Über seinen Satz, dass »die Welt in vielerlei Hinsicht weniger gewalttätig und wohlhabender als jemals zuvor« sei, können in den Kriegs- und Besatzungsgebieten des Nahen Ostens, Nordafrikas und Afghanistans sowie den von parlamentarischen Staatsstreichen erschütterten Regionen Lateinamerikas nicht einmal mehr die Hühner lachen. In seiner Abschiedsvorstellung wirkte der mächtigste Mann der Welt am Dienstag ein wenig wie Pippi Langstrumpf: »Ich mach mir die Welt / widdewidde, wie sie mir gefällt.«

jungeweltErst wenige Tage vor Obamas Rede hatte die Militärkoalition unter Führung der USA rund 80 Soldaten der syrischen Armee getötet, über 100 verletzt und damit die auf russische Initiative vereinbarte Waffenruhe torpediert. Und während Obama über den Frieden spricht, treibt seine Administration das umfangreichste Programm zur Modernisierung von Atomwaffen in der Geschichte des Landes voran. In den nächsten Jahren wollen die USA Hunderte von Milliarden Dollar in ihr atomares Militärpotential investieren: Strategische Bomber sowie land- und seegestützte Interkontinentalraketen sollen erneuert, neue Träger wie beispielsweise U-Boote entwickelt werden. Gleichzeitig stationiert die NATO Tausende Soldaten an der russischen Grenze. Auch militärische Drohgebärden gegenüber der Volksrepublik China nehmen zu. Die Gefahr einer direkten kriegerischen Auseinandersetzung zwischen den Atommächten wächst von Tag zu Tag. Doch Pippi Obama Langstrumpf sagt, die Welt sei heute »weniger gewalttätig«. Während Obamas achtjähriger Amtszeit haben die USA jeden Tag in verschiedenen Regionen der Welt Kriege geführt. Nicht ausschließlich, aber in erster Linie wegen dieser Politik ist die Gefahr eines globalen Krieges, seit er Präsident wurde, gewachsen. Den bereits – und erstmals in der Geschichte – vorab verliehenen Friedensnobelpreis hat dieser Präsident sich auch nachträglich nicht verdient.

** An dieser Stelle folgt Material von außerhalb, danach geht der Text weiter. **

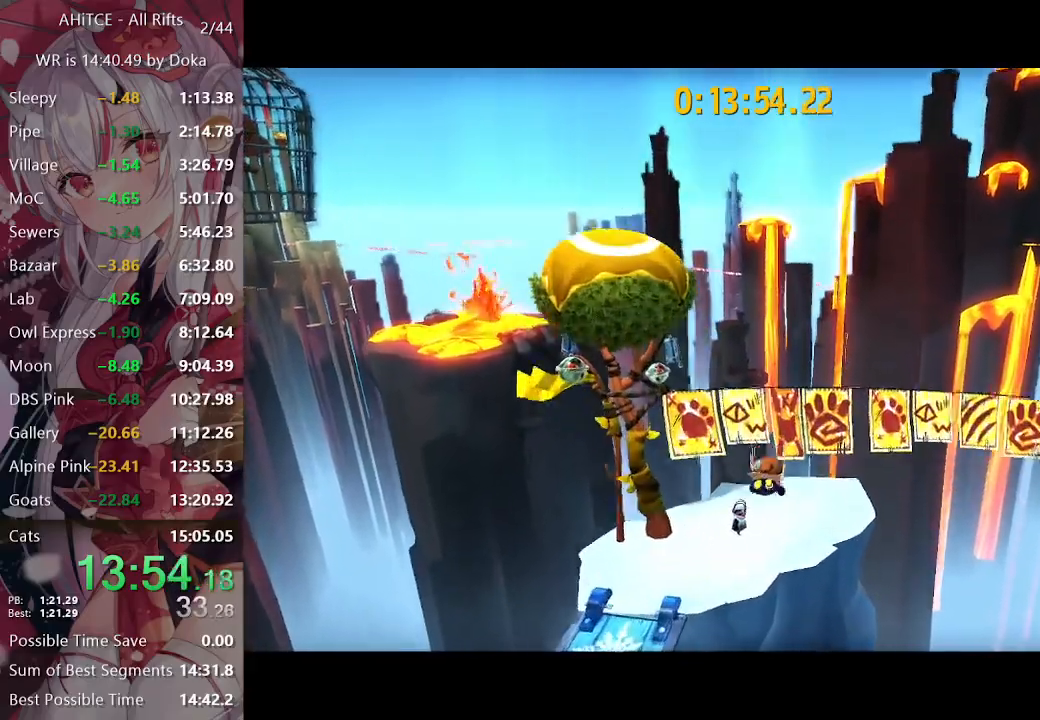
{"buttons": ["X"], "left_stick": "center", "right_stick": "center", "events": [[400, "left_stick", "center"]]}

Bleibt die vielgepriesene Annäherung an Kuba, die ihn in der Tat positiv von den Vorgängern unterscheidet, aber auch die Grenzen der Veränderbarkeit der US-Politik aufzeigt, denn die völkerrechtswidrige Blockade ist noch immer in Kraft. Dass Obama sich bei seinem Abgang die Realität zurechtbiegt, war jedoch zu erwarten. Und dass die Konzernmedien danach seinen Pippi-Langstrumpf-Liedtext als »großen Auftritt« (Der Spiegel) feierten, erstaunt auch nicht wirklich.